Quoted passage Start Marker

Sten Rudberg (13 September 1917 – 22 October 1996) was a Swedish geologist and geomorphologist. He was the son of Gunnar Rudberg. Sten Rudberg was appointed chair professor of the Göteborg University in 1958 after incumbent professor Karl-Erik Bergsten moved to Lund University. In 1959 Rudberg was elected into the Royal Society of Sciences and Letters in Gothenburg. Subsequently, in 1961 Rudberg's professorship was transformed into a professorship in Physical geography. In 1964 Rudberg went to head the department of Physical geography after the Geography department of the Göteborg University was dissolved and Human geography formed its own department. Rudberg remained professor in Gothenburg until 1984.

Quoted passage End Marker

• [Exercise 1] Repeat the passage on Sten Rudberg word for word, from its first sentence to its last.
• [Exercise 2] Reproduce the entries below without any change, from their very first line through the line that contains "जाते हैं। यहाँ". Give only that stretch and nothing after it.

Records provided Start Marker

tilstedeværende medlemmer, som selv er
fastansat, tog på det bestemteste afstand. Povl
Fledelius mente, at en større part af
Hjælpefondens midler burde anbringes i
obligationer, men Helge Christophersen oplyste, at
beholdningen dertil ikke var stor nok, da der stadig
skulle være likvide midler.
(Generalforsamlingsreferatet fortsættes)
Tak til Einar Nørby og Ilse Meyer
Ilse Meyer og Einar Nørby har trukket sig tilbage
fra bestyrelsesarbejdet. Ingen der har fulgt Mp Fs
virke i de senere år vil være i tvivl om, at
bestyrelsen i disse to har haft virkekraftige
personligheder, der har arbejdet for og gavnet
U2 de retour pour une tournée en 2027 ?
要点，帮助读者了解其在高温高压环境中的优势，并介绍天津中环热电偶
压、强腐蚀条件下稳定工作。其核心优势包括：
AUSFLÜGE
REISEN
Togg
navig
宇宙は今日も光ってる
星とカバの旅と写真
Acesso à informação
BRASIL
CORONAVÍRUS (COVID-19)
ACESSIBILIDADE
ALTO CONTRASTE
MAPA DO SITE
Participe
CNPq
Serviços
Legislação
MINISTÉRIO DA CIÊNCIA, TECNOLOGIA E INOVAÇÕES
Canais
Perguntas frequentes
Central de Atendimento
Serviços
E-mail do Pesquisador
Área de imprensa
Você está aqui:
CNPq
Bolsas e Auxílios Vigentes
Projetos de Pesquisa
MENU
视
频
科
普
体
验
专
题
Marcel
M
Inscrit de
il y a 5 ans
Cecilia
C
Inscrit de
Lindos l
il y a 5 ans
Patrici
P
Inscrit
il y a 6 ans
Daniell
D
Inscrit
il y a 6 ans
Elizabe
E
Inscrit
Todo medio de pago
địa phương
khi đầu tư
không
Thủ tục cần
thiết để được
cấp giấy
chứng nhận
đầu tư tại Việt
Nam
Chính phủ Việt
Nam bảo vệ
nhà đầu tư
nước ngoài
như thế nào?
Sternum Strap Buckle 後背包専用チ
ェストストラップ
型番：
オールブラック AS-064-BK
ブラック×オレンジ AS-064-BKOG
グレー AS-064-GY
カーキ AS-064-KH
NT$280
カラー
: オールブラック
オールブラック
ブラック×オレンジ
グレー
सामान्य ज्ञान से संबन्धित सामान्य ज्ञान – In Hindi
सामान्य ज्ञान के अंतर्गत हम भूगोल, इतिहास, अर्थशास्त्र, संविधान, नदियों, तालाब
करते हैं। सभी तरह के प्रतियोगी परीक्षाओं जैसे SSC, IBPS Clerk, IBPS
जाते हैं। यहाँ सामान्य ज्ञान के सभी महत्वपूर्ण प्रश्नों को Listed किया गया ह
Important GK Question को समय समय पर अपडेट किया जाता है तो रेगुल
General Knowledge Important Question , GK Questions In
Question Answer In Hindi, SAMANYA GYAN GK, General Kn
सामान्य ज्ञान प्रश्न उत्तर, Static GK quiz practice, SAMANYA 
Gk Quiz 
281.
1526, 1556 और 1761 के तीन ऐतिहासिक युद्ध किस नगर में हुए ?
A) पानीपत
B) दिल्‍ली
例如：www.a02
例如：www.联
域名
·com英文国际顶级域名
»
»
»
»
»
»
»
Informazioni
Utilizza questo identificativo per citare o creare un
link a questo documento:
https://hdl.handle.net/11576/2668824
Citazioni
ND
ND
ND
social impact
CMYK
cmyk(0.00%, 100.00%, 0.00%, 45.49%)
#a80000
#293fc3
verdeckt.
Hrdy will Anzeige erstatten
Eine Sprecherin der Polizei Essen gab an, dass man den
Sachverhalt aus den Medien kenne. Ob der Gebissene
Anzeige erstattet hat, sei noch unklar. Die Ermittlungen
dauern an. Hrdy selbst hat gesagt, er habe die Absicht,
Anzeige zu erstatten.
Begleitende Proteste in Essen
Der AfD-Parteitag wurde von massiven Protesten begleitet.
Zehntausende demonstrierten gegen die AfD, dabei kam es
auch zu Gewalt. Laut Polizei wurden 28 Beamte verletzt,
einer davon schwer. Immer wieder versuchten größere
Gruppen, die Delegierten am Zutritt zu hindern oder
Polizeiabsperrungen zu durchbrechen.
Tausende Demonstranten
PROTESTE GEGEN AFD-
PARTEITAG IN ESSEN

Records provided End Marker

• [Exercise answer 1]
Sten Rudberg (13 September 1917 – 22 October 1996) was a Swedish geologist and geomorphologist. He was the son of Gunnar Rudberg. Sten Rudberg was appointed chair professor of the Göteborg University in 1958 after incumbent professor Karl-Erik Bergsten moved to Lund University. In 1959 Rudberg was elected into the Royal Society of Sciences and Letters in Gothenburg. Subsequently, in 1961 Rudberg's professorship was transformed into a professorship in Physical geography. In 1964 Rudberg went to head the department of Physical geography after the Geography department of the Göteborg University was dissolved and Human geography formed its own department. Rudberg remained professor in Gothenburg until 1984.

• [Exercise answer 2]
tilstedeværende medlemmer, som selv er
fastansat, tog på det bestemteste afstand. Povl
Fledelius mente, at en større part af
Hjælpefondens midler burde anbringes i
obligationer, men Helge Christophersen oplyste, at
beholdningen dertil ikke var stor nok, da der stadig
skulle være likvide midler.
(Generalforsamlingsreferatet fortsættes)
Tak til Einar Nørby og Ilse Meyer
Ilse Meyer og Einar Nørby har trukket sig tilbage
fra bestyrelsesarbejdet. Ingen der har fulgt Mp Fs
virke i de senere år vil være i tvivl om, at
bestyrelsen i disse to har haft virkekraftige
personligheder, der har arbejdet for og gavnet
U2 de retour pour une tournée en 2027 ?
要点，帮助读者了解其在高温高压环境中的优势，并介绍天津中环热电偶
压、强腐蚀条件下稳定工作。其核心优势包括：
AUSFLÜGE
REISEN
Togg
navig
宇宙は今日も光ってる
星とカバの旅と写真
Acesso à informação
BRASIL
CORONAVÍRUS (COVID-19)
ACESSIBILIDADE
ALTO CONTRASTE
MAPA DO SITE
Participe
CNPq
Serviços
Legislação
MINISTÉRIO DA CIÊNCIA, TECNOLOGIA E INOVAÇÕES
Canais
Perguntas frequentes
Central de Atendimento
Serviços
E-mail do Pesquisador
Área de imprensa
Você está aqui:
CNPq
Bolsas e Auxílios Vigentes
Projetos de Pesquisa
MENU
视
频
科
普
体
验
专
题
Marcel
M
Inscrit de
il y a 5 ans
Cecilia
C
Inscrit de
Lindos l
il y a 5 ans
Patrici
P
Inscrit
il y a 6 ans
Daniell
D
Inscrit
il y a 6 ans
Elizabe
E
Inscrit
Todo medio de pago
địa phương
khi đầu tư
không
Thủ tục cần
thiết để được
cấp giấy
chứng nhận
đầu tư tại Việt
Nam
Chính phủ Việt
Nam bảo vệ
nhà đầu tư
nước ngoài
như thế nào?
Sternum Strap Buckle 後背包専用チ
ェストストラップ
型番：
オールブラック AS-064-BK
ブラック×オレンジ AS-064-BKOG
グレー AS-064-GY
カーキ AS-064-KH
NT$280
カラー
: オールブラック
オールブラック
ブラック×オレンジ
グレー
सामान्य ज्ञान से संबन्धित सामान्य ज्ञान – In Hindi
सामान्य ज्ञान के अंतर्गत हम भूगोल, इतिहास, अर्थशास्त्र, संविधान, नदियों, तालाब
करते हैं। सभी तरह के प्रतियोगी परीक्षाओं जैसे SSC, IBPS Clerk, IBPS
जाते हैं। यहाँ सामान्य ज्ञान के सभी महत्वपूर्ण प्रश्नों को Listed किया गया ह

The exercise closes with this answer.